This year’s New Literature From Europe festival celebrating literature in translation is taking place in New York City from November 6-9 with a fantastic selection of authors in attendance as well as editors, journalists and a rich cultural program.
The authors attending this year include Bernhard Aichner (Austria), Naja Marie Aidt (Denmark), Niccolò Ammaniti (Italy), Tomáš Halík (Czech Republic), Wojciech Jagielski (Poland), Josefine Klougart (Denmark), Alek Popov (Bulgaria), Jordi Puntí (Catalonia), György Spiró (Hungary), Bogdan Suceavă (Romania), Bettina Suleiman (Germany), and Ardian Vehbiu (Albania).
Also at the festival are Grove Atlantic’s Morgan Entrekin, Europa Edition’s Michael Reynolds, Open Letter Books’ Chad Post, the BBC’s Michael Maher, and PEN Translation Committee co-chair, Margaret Carson and journalist/writer Ian Buruma among others.
Among the items of special interest on the program are panels on humor “as a tool to explore the dark side of fiction” with Naja Marie Aidt, Alek Popov and Jordi Puntí, another on adaptation with Bernhard Aichner, Niccolò Ammaniti and György Spiró.
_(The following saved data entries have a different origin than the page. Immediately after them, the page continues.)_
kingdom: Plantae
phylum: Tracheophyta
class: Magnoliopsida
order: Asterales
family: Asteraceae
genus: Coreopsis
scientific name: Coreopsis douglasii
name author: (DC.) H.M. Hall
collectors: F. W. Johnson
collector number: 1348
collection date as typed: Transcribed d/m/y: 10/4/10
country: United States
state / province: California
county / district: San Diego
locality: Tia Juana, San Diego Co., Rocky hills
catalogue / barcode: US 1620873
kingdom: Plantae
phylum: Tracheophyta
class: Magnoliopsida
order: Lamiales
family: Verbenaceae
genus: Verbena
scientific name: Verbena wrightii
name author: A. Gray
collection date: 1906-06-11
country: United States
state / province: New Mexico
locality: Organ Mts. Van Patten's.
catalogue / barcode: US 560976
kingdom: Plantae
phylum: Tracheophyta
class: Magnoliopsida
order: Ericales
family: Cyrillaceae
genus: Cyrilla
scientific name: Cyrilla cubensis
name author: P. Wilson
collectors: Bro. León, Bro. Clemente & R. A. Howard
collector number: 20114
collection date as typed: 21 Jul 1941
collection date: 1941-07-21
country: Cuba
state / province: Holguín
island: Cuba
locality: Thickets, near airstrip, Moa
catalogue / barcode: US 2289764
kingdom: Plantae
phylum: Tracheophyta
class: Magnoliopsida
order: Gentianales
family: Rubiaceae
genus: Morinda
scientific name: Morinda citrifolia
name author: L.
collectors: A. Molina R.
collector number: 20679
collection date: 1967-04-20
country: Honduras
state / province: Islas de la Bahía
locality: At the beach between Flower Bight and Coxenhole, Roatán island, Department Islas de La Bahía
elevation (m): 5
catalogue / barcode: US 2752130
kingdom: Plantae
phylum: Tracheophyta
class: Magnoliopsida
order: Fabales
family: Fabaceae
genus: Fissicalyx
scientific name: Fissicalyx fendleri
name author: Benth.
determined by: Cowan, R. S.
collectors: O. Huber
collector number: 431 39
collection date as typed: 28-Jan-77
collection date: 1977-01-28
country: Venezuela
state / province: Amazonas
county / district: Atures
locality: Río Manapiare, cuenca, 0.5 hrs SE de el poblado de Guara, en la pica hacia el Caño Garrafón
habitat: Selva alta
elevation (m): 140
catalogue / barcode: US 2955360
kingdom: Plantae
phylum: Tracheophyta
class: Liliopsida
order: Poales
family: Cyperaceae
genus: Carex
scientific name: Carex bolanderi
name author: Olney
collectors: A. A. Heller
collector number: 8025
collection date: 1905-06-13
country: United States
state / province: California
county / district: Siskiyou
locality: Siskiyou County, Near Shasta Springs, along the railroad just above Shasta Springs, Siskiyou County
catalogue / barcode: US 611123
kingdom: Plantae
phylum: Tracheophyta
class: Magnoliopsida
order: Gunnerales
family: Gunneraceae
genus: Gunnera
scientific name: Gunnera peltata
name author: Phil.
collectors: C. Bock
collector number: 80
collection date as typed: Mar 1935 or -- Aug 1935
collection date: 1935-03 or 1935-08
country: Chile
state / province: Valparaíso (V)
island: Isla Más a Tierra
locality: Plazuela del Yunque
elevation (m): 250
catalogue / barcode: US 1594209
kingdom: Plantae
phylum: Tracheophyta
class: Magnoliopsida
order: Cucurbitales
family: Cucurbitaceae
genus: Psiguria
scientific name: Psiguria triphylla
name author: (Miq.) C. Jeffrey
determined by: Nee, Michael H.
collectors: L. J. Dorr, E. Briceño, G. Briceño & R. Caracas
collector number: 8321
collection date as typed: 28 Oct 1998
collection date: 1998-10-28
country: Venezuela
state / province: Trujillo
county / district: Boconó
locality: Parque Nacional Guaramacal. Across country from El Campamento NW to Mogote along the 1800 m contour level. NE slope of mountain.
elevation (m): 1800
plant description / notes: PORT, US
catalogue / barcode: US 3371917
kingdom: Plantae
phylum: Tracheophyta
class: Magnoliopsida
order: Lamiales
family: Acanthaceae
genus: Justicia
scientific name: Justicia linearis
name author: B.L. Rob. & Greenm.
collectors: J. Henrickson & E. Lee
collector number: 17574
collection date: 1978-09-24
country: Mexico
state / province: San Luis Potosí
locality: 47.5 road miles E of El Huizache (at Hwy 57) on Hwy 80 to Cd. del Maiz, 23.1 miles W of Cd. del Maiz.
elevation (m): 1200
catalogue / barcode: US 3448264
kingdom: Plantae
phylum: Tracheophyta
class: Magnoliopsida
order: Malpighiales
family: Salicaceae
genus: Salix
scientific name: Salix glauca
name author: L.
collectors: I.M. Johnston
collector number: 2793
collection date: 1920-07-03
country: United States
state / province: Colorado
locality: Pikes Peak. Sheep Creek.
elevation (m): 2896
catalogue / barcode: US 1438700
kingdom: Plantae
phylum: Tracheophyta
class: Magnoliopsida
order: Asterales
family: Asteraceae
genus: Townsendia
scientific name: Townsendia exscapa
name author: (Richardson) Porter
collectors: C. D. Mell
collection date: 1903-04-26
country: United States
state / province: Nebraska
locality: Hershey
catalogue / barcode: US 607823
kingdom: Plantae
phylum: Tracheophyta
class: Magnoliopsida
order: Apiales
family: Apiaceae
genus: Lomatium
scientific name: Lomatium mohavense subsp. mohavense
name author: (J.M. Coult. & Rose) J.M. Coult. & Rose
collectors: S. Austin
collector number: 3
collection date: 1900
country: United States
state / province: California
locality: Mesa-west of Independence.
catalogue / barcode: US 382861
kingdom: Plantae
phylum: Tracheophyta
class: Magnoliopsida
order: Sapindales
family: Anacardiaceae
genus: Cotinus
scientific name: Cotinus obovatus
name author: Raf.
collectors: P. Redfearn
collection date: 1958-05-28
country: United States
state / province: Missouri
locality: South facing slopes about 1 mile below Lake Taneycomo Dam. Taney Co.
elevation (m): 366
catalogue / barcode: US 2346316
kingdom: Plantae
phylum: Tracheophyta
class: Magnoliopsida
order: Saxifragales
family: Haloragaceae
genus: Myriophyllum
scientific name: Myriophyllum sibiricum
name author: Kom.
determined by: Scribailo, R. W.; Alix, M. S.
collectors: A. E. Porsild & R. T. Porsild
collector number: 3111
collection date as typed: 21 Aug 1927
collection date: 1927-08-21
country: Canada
Spiró has his first novel coming out in English translation with Restless Books, Captivity, in a translation by Tim Wilkinson. There is a panel on the ever present issue of women in translation and another very interesting looking one with Polish journalist Wojciech Jagielski about his book Burning the Grass: At the Heart of Change in South Africa, 1990–2011, based on the murder of Eugène Terre’Blanche, leader of the far-right AWB (Afrikaner Weerstandsbeweging–the Afrikaner Resistance Movement) at the end of apartheid. The book was translated by Antonia Lloyd-Jones.